▶ _Exercise_:
From the records below, take each line where the string "lines" shows up and copy it.
§ §
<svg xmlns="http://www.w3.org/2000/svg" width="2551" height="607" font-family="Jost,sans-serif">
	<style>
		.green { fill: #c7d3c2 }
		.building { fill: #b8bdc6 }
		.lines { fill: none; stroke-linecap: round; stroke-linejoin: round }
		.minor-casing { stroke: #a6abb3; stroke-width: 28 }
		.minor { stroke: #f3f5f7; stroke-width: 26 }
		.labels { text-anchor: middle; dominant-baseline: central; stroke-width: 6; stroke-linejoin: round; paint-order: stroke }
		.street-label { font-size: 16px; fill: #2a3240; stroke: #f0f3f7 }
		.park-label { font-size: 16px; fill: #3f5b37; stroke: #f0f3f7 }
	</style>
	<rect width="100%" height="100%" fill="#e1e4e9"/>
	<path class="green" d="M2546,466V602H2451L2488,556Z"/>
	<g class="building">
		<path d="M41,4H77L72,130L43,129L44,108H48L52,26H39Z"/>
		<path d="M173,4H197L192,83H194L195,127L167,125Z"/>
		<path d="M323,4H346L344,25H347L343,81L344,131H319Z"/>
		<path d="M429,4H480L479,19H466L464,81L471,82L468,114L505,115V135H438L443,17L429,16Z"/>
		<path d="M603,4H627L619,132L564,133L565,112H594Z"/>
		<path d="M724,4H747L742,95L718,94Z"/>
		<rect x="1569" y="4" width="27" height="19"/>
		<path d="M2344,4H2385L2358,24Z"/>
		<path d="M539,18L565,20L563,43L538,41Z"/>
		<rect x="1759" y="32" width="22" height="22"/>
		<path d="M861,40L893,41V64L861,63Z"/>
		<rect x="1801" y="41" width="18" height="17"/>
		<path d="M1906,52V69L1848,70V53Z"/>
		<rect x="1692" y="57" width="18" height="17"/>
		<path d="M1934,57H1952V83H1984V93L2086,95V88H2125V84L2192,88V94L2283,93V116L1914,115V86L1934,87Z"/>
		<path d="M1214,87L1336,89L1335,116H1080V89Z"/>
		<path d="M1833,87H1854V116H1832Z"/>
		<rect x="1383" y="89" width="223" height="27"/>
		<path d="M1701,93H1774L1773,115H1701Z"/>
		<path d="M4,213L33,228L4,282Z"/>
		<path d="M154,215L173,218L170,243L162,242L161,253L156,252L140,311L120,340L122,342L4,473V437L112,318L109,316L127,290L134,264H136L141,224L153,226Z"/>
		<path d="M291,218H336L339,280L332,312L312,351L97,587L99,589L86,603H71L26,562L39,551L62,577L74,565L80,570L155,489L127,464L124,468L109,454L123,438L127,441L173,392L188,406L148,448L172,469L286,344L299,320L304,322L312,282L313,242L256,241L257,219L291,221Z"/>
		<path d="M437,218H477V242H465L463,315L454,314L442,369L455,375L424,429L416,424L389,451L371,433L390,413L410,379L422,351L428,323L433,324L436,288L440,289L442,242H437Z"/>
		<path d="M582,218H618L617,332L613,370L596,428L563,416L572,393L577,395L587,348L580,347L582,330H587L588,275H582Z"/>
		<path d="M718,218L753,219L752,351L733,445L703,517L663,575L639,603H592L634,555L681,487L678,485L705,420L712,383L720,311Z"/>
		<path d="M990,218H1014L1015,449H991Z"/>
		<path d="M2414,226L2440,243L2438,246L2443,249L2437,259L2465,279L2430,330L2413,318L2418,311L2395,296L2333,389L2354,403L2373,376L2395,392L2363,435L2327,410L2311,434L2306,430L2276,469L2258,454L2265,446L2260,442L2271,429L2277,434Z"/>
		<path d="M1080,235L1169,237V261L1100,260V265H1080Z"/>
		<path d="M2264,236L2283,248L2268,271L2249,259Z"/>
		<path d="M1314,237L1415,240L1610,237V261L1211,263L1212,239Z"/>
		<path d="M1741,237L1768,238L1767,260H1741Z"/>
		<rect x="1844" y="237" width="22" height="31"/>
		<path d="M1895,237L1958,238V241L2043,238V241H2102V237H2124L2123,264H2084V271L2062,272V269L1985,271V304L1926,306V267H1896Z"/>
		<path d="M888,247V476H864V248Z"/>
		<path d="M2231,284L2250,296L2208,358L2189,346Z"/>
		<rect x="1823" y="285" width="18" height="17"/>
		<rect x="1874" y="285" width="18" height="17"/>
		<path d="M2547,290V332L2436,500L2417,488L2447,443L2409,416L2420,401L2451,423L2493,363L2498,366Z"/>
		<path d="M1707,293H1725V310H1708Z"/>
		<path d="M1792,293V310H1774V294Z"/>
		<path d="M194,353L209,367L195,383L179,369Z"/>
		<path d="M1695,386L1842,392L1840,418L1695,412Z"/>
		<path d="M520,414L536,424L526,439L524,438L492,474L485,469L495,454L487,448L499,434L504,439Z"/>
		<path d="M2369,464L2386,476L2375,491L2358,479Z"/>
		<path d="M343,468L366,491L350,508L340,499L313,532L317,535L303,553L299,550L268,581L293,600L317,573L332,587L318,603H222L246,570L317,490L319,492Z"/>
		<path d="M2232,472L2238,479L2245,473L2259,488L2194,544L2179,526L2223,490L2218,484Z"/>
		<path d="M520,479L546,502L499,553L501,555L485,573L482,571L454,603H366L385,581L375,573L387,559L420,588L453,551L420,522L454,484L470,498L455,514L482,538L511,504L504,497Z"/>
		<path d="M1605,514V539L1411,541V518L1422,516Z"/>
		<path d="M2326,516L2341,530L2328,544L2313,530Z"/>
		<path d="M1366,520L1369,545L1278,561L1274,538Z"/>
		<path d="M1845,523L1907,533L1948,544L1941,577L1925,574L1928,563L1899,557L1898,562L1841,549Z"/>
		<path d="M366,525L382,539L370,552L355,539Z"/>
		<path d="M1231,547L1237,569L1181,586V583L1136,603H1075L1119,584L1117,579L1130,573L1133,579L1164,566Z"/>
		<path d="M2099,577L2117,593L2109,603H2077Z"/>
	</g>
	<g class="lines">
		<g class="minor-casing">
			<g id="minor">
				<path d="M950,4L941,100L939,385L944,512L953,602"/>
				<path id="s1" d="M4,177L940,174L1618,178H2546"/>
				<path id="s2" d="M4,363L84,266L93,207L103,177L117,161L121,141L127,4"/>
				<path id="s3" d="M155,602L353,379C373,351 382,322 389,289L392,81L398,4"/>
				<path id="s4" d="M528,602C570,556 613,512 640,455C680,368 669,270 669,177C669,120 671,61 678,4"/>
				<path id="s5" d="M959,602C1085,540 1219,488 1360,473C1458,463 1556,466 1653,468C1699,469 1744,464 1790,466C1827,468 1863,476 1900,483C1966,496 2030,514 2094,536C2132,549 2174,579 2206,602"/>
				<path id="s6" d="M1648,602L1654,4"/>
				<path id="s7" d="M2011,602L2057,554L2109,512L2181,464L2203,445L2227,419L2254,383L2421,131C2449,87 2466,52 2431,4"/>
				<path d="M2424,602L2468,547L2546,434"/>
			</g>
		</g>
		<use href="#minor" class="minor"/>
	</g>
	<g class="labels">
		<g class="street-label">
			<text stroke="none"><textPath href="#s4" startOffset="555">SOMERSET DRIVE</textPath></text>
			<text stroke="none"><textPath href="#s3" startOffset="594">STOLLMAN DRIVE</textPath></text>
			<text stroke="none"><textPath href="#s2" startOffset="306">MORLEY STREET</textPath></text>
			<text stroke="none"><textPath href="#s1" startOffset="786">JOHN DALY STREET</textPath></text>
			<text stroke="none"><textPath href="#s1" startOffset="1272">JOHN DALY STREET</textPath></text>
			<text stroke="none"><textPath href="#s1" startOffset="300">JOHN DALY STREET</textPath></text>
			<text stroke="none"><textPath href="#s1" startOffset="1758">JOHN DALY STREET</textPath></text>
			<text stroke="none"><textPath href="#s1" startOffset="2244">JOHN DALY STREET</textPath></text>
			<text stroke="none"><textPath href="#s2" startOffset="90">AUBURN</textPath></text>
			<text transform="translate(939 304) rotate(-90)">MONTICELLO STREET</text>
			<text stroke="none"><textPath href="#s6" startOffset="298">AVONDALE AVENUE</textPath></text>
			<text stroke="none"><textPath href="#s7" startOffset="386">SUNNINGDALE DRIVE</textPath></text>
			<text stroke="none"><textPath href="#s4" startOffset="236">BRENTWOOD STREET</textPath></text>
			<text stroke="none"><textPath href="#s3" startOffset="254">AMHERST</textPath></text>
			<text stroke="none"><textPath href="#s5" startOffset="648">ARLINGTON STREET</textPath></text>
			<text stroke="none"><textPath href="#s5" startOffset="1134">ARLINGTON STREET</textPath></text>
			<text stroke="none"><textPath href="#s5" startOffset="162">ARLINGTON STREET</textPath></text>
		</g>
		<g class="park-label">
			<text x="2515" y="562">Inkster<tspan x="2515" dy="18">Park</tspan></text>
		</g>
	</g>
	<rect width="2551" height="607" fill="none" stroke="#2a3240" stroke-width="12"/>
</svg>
§ §
▶ _Result_:
		.lines { fill: none; stroke-linecap: round; stroke-linejoin: round }
	<g class="lines">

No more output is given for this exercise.